FRAGMENTO PROPORCIONADO ::

Errante.
Ibas de aquí para allá. Caminabas y caminabas. Sin horizonte ni dirección. Y
una vez las viste. Las contemplaste. Ahí estaban: piedras milenarias que a
fuerza de lluvias y correntadas echaban a rodar hasta llegar a la ciudad. No
sabés si las buscaste o ellas te encontraron a vos. Lo cierto es que ante ellas
te acurrucabas, les pasabas las manos por su superficie y muy quedito les
preguntabas: ¿Qué quieren ser?
Y
ellas te decían en polifonía: quiero ser un torso, un rostro, un ojo, una cara.
Un círculo. Y vos obedecías.
Naciste
en 1990, Mario López Vega. Viniste al mundo en una época en que tu país estaba
cerca de salir de una guerra de más de una década. Pero vos entraste a otra.
Una que no tiene nada que envidiarle a la barbarie de antaño. Los medios de
comunicación han hablado mucho de tu Panchimalco. Han hablado muy mal de él,
pero son pocos los que saben que ahí hay una cuna de artistas.
Tu
hogar es sencillo. La vida familiar ha sido cuesta arriba, pero los tuyos
siempre han estado ahí para ayudarte y espolearte.
En
2005 llegaste a la Casa Taller Encuentro en tu querido Panchimalco. Pero fue
hasta 2009 que decidiste incursionar en la escultura. Empezaste a tallar la
piedra. Empezaste a aprender la mudez de las rocas. Cincel y almádana fueron
tus herramientas.
“De
aquí nadie me mueve”, dijiste para tus adentros con convicción.

DATOS SIN PROCESAR ::
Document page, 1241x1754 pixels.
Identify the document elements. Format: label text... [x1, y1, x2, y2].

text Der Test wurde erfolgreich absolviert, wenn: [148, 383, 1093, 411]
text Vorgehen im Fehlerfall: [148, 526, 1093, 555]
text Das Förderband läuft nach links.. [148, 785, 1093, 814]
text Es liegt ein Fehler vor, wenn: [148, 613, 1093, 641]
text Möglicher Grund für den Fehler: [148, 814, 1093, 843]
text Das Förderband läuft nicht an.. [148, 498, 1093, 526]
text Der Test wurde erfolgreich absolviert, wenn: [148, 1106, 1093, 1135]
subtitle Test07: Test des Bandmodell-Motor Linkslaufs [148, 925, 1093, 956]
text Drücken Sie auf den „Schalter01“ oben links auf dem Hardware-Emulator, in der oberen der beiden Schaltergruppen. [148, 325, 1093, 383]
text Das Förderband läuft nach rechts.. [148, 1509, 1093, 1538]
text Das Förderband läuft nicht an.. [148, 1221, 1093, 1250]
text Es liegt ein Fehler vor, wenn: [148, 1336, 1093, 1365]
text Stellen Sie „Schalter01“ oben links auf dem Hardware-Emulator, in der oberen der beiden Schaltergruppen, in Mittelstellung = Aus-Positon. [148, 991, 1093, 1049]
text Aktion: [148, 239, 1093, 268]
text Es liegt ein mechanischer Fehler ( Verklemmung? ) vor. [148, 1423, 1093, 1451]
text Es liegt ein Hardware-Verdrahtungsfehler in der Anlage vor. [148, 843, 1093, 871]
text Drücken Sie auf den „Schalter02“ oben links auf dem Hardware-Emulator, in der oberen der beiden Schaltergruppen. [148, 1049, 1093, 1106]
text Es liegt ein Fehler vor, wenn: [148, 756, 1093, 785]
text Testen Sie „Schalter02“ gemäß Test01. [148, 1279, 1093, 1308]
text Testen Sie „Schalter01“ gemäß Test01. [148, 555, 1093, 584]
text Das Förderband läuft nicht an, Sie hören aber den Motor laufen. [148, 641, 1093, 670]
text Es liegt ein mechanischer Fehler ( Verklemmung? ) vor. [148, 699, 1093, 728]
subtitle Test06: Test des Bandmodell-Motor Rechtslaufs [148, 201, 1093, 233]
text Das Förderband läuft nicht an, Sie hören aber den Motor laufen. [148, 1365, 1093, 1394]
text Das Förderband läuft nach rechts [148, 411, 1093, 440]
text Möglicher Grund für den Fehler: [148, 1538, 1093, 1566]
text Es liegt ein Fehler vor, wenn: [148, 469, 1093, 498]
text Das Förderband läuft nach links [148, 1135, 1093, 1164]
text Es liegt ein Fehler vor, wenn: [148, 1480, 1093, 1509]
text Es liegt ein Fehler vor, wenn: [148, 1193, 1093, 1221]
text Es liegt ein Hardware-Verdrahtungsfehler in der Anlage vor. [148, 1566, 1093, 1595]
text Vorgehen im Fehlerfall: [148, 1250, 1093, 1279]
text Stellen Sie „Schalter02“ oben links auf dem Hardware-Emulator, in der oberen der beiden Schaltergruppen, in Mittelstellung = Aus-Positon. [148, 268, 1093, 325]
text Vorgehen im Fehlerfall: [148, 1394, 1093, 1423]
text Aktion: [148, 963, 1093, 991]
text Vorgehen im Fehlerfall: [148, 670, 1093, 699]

PROBLEMA PLANTEADO ::
Transcribe literalmente el tramo del texto sobre el escultor de Panchimalco que va desde "Un círculo. Y" hasta "ayudarte y espolearte.".

RESULTADO DEL EJERCICIO ::
Un círculo. Y vos obedecías.
Naciste
en 1990, Mario López Vega. Viniste al mundo en una época en que tu país estaba
cerca de salir de una guerra de más de una década. Pero vos entraste a otra.
Una que no tiene nada que envidiarle a la barbarie de antaño. Los medios de
comunicación han hablado mucho de tu Panchimalco. Han hablado muy mal de él,
pero son pocos los que saben que ahí hay una cuna de artistas.
Tu
hogar es sencillo. La vida familiar ha sido cuesta arriba, pero los tuyos
siempre han estado ahí para ayudarte y espolearte.